- _Source passage_:
= Beginning of Section =
There are two options for the trial of VU’s technology:

1.   Recover P as calcium phosphate, using the existing lime dosing process, then extract N as concentrated ammonium.

2.   Recover all P and some N by dosing with magnesium (in place of lime) to create struvite (a crystalline mineral), and then capture the                    remaining N as ammonium.

In both cases, the captured N and P would be added to the plant’s biosolids output to create a more nutrient-rich product.

The main benefits anticipated from using VU’s technology are improved efficiency, reduced energy consumption and emissions, and recovery of valuable resources.

 Performance targets for the trial include:

·         Reduce energy consumption and emissions by 40%

·         Recover N as ammonium at 0.84t/ML (zero is currently recovered), and

·         Recover P as struvite at 0.06t/ML (zero is currently recovered).

Current status of trial

Both approaches achieved removals of P and N of >90% when trialled separately. The vacuum membrane distillation (VMD) demonstrated electrical cost savings for N removal. The crystalliser demonstrated > 90% P removal along with >30% N removal. This is a promising technology that appears ready for adoption with some civil and electrical and mechanical modifications to the current plant at the Ballarat South Waste Water Treatment Plant. The technology could also be adopted by other Victorian Water Authorities.
= End of Section =
- _Data_:
= Beginning of Section =
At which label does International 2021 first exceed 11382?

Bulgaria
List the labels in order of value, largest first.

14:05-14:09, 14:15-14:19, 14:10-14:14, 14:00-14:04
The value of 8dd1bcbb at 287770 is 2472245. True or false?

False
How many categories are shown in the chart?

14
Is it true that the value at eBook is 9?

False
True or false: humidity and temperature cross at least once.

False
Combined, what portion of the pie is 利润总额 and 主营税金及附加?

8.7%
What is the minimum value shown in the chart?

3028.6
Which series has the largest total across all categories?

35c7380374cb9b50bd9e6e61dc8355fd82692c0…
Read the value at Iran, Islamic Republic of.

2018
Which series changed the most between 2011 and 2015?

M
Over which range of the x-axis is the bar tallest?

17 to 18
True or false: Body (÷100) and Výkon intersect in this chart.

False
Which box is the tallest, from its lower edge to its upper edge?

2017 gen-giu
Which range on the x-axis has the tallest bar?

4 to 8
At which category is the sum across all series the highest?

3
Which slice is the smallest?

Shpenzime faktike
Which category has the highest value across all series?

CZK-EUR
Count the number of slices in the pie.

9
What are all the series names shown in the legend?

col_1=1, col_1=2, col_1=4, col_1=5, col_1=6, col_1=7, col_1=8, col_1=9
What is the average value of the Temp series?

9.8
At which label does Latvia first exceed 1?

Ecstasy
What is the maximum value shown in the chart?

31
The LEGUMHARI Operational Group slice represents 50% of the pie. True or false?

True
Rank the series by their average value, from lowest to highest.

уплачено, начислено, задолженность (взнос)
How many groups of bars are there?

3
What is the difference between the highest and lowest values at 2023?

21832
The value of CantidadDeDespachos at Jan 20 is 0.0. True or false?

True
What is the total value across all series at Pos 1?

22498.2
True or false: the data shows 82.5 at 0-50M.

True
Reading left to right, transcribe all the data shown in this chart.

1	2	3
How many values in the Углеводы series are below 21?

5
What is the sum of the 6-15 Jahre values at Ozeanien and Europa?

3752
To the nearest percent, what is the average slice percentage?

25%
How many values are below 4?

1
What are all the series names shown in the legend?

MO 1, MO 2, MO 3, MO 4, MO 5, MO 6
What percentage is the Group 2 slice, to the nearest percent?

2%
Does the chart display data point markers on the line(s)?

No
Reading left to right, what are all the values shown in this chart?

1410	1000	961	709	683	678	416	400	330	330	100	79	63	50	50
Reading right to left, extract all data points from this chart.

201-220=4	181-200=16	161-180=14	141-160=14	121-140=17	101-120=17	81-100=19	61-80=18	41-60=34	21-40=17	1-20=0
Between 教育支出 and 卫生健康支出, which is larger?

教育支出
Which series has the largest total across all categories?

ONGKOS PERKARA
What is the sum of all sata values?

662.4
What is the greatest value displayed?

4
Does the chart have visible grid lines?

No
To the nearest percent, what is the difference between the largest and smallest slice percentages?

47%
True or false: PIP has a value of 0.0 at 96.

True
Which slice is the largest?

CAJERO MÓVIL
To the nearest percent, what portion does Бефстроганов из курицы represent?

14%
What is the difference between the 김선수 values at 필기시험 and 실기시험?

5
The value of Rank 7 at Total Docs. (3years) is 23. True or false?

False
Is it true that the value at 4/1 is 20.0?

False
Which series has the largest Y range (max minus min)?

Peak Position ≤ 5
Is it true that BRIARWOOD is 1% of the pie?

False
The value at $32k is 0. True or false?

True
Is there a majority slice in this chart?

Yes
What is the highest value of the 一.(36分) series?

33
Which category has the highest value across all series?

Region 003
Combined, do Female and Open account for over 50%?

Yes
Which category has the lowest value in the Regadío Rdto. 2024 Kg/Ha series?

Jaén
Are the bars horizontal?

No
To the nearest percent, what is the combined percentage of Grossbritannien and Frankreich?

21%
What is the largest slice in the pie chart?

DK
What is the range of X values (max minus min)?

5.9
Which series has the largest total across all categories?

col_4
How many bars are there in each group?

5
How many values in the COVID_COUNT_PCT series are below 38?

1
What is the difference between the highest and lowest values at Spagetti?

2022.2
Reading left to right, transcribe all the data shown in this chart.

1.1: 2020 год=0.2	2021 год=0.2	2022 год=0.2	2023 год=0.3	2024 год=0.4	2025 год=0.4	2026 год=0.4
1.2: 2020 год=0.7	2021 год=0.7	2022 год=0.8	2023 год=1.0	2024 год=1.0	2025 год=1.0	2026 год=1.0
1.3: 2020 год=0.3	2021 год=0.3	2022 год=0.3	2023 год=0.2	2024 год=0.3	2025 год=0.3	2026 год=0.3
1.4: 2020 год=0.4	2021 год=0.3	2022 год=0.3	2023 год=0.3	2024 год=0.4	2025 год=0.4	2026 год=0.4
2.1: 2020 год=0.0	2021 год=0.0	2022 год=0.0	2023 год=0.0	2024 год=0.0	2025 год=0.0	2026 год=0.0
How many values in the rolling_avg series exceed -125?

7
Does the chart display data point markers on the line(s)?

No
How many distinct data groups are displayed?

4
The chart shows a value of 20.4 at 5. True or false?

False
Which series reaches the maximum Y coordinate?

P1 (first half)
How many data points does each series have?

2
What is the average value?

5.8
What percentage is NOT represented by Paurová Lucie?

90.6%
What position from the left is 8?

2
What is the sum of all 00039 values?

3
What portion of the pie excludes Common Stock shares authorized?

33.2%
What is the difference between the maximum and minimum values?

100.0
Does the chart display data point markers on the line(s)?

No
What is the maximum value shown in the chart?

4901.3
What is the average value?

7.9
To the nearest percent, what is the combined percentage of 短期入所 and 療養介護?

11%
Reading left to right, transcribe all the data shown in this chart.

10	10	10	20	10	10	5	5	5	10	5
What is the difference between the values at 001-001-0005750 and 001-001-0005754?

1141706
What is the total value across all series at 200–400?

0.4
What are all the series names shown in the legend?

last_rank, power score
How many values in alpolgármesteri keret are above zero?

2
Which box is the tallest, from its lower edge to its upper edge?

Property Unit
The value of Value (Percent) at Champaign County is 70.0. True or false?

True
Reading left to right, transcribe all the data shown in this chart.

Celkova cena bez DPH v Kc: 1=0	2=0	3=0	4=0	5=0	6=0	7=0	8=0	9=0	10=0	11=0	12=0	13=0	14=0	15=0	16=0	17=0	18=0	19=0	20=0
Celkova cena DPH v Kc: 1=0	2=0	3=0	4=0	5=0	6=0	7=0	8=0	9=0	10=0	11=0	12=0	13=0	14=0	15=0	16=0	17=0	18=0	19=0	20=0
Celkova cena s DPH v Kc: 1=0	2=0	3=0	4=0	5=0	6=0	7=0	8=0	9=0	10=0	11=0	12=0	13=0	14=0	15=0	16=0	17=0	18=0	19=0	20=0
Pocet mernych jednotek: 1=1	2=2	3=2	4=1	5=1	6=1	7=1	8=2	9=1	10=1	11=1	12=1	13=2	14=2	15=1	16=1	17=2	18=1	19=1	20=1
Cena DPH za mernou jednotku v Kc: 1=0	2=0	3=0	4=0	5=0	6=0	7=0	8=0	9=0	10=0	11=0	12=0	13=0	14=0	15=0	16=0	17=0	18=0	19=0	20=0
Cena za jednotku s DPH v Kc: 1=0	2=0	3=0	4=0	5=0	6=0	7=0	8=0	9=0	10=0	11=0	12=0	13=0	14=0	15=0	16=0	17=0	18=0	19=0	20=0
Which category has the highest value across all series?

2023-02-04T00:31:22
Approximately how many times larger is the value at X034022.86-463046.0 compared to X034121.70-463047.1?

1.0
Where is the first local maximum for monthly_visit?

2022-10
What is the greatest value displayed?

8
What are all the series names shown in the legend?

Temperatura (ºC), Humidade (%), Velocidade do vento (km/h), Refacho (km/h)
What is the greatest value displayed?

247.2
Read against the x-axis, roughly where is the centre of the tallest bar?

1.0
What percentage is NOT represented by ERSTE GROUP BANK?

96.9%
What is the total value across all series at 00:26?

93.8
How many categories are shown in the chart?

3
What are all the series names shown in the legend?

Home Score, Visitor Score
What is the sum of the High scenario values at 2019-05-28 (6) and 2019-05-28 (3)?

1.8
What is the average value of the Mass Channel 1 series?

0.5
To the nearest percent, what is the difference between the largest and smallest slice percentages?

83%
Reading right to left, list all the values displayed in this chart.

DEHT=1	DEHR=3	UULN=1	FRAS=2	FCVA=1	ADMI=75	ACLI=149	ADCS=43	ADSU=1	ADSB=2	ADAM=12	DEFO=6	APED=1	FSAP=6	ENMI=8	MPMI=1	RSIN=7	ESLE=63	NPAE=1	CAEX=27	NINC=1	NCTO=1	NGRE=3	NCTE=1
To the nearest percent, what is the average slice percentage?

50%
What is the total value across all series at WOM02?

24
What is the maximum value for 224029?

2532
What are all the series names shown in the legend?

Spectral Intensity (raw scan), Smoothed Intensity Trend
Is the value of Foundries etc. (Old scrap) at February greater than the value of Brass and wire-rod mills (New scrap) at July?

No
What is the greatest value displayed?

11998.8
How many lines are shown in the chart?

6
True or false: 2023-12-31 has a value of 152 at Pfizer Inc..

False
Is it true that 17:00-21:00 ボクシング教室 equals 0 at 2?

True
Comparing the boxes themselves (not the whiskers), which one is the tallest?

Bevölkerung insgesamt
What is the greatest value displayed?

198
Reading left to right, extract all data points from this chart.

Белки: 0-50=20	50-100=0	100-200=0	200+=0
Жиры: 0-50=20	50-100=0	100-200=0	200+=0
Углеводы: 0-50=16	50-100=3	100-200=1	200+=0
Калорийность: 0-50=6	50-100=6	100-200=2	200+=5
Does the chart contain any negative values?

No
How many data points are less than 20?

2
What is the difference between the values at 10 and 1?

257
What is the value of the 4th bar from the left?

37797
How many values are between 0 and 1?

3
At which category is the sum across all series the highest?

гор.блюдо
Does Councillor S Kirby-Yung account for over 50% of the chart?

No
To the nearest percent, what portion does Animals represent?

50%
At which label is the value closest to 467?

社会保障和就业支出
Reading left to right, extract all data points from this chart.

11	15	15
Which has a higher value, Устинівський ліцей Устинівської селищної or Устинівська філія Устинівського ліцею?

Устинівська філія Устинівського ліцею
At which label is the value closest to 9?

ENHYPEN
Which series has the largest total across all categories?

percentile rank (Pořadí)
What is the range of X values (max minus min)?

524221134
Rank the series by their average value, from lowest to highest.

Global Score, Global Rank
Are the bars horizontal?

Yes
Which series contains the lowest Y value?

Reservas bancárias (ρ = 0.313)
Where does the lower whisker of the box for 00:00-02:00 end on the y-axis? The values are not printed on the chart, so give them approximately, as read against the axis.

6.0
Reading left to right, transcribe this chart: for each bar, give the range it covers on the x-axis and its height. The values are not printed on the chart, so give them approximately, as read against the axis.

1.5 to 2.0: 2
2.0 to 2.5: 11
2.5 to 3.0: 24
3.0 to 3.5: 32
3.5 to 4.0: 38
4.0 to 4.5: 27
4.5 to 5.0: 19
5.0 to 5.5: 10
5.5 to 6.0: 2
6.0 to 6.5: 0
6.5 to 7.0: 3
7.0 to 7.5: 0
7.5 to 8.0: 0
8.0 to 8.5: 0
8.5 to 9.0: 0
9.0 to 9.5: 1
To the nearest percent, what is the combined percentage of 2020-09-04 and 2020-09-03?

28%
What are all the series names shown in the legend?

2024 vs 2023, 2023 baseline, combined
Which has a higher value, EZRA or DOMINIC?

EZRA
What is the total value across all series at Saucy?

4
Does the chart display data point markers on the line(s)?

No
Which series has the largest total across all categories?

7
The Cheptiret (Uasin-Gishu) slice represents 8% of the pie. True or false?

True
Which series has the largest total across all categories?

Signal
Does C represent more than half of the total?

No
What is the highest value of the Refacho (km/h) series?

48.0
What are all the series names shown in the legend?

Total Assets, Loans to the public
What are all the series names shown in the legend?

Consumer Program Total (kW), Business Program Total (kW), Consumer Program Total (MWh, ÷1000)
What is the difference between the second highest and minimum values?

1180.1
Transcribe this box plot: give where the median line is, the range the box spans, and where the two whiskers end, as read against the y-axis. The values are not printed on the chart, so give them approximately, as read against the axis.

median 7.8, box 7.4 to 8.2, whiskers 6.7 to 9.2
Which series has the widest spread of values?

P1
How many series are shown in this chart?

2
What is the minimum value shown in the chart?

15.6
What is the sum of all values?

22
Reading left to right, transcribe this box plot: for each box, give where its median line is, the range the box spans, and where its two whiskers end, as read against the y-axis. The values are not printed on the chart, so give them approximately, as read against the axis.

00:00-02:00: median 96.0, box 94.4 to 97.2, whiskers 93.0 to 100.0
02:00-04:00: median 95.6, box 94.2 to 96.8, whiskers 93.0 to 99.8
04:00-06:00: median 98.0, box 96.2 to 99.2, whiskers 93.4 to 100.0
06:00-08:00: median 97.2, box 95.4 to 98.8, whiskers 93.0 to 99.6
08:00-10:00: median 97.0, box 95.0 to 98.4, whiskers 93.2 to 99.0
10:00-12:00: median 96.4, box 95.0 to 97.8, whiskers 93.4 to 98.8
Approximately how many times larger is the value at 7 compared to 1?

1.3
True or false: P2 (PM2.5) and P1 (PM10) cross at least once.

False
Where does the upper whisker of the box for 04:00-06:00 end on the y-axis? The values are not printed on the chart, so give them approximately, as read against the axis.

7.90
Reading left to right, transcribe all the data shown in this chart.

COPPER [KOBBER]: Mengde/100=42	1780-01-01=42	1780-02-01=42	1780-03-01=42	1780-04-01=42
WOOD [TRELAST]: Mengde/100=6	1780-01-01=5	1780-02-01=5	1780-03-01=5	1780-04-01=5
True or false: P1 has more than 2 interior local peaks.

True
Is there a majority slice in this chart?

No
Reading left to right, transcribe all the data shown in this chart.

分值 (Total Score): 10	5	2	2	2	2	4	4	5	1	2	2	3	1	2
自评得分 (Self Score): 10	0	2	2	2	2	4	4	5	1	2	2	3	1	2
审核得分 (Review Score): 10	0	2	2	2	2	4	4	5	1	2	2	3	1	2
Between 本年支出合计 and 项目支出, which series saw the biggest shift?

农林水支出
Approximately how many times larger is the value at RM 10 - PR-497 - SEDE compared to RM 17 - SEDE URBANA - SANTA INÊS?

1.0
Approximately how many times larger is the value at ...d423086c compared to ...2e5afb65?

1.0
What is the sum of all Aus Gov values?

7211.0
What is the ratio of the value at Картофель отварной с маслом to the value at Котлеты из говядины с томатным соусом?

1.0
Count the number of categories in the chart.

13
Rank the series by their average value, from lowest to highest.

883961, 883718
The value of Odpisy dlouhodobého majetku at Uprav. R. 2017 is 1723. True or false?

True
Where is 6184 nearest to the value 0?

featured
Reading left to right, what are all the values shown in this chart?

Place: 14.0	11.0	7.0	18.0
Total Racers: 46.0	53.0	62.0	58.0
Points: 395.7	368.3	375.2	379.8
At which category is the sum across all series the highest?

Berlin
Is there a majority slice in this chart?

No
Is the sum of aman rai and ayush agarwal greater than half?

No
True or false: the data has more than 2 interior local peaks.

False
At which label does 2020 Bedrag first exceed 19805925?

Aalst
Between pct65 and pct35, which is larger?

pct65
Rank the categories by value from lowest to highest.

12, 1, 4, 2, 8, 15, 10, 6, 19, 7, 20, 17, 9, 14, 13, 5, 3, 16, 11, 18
= End of Section =
- _Work instruction_: Extend the passage on the trial of VU's nitrogen and phosphorus recovery technology, starting after its last sentence.

- _Exercise output_:
Both the crystalliser for P and N removal and the VMD for N recovery are technically feasible and are alternatives to current nutrient removal practice. However further tests, cost analysis and engineering designs are recommended for scaling up to full scale operations.

Executive summary

If you require more information about this project, please email program lead Mick Hawtin or Fawzi Saldin. Mick can be reached at, Fawzi at

Biosolids to Biochar Project


This South East Water led project has been designed to tackle the shortcomings of biosolids management. This project will aim to demonstrate how a novel PYROCO technology can convert biosolids (sewage sludge from wastewater) into biochar, thereby reducing stock pile volumes, management costs and producing value-added materials.

Description of trial

Managed by an experienced team of engineers, scientists, social scientists and economists, this project will see a 75 kg/hr PYROCO pilot-plant designed, constructed and commissioned, with an aim to reduce spatial footprint by 40-60%. The goal is to validate the social and commercial viability of the technology by showcasing how it provides a low emission and low cost solution by offering 80-85% reduction in energy and 30-40% reduction in capital and operating costs compared to existing technologies. Working closely with industry, this project will aim to reduce biosolids management costs by 30-35%. Other members of the team are RMIT and Yarra Valley Water.

Current status of trial

Two project steering committee meetings have been held with pleasing interest and support from Water Corporations, RMIT and the EPA. Lab testing has provided some very exciting and promising results. Next steps to be taken include further testing, a prototype and demonstrations.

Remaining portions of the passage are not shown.